» **ACTIVITY**
Copies of all lines that contain "مهریه" are needed; take them from the data below.

» **STUDY MATERIAL**
▬▬▬▬▬▬
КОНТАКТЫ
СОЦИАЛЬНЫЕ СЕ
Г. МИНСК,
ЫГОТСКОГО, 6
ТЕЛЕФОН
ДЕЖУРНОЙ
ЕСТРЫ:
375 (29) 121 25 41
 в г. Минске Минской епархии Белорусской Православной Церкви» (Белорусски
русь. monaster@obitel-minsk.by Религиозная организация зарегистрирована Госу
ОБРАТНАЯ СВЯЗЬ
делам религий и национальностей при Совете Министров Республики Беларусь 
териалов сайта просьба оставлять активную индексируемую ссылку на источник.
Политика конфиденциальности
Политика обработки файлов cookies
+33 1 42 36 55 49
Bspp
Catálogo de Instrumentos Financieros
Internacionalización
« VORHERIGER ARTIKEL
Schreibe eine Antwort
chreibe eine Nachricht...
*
▬▬▬▬▬▬
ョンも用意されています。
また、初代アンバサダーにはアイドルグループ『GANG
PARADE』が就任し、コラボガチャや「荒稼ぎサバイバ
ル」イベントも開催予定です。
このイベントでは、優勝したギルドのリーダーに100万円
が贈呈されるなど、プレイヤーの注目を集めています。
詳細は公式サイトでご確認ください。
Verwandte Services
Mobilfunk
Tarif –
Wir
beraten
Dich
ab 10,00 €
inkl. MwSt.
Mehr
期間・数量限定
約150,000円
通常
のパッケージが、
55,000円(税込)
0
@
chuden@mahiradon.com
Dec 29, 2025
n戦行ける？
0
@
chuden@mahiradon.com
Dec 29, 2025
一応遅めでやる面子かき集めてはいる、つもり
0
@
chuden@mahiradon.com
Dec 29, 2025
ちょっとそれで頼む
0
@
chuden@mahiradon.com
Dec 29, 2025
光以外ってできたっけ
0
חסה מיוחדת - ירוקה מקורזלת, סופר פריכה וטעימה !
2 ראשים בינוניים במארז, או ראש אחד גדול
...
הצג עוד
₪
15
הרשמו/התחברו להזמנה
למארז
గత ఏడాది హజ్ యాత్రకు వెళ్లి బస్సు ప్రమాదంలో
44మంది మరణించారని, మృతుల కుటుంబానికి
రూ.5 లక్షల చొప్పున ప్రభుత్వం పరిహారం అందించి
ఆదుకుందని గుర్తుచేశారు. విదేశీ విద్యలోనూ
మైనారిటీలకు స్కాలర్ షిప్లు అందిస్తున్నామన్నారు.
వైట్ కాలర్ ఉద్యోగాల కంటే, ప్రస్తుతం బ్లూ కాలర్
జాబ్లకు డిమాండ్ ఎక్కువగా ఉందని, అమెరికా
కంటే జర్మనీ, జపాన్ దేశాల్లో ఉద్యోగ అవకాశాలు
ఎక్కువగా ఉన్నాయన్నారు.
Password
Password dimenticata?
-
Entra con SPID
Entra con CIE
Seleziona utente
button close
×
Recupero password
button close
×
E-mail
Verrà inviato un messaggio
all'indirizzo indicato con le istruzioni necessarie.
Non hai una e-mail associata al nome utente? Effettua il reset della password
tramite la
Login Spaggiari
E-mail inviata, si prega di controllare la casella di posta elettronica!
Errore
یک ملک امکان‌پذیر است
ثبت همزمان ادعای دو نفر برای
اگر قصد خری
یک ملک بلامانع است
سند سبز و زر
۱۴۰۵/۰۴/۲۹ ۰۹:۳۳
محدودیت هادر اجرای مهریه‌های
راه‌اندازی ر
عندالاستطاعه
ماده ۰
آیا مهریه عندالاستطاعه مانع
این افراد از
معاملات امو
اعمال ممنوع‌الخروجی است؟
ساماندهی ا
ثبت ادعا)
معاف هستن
▬▬▬▬▬▬
» **EXERCISE RESPONSE**
محدودیت هادر اجرای مهریه‌های
آیا مهریه عندالاستطاعه مانع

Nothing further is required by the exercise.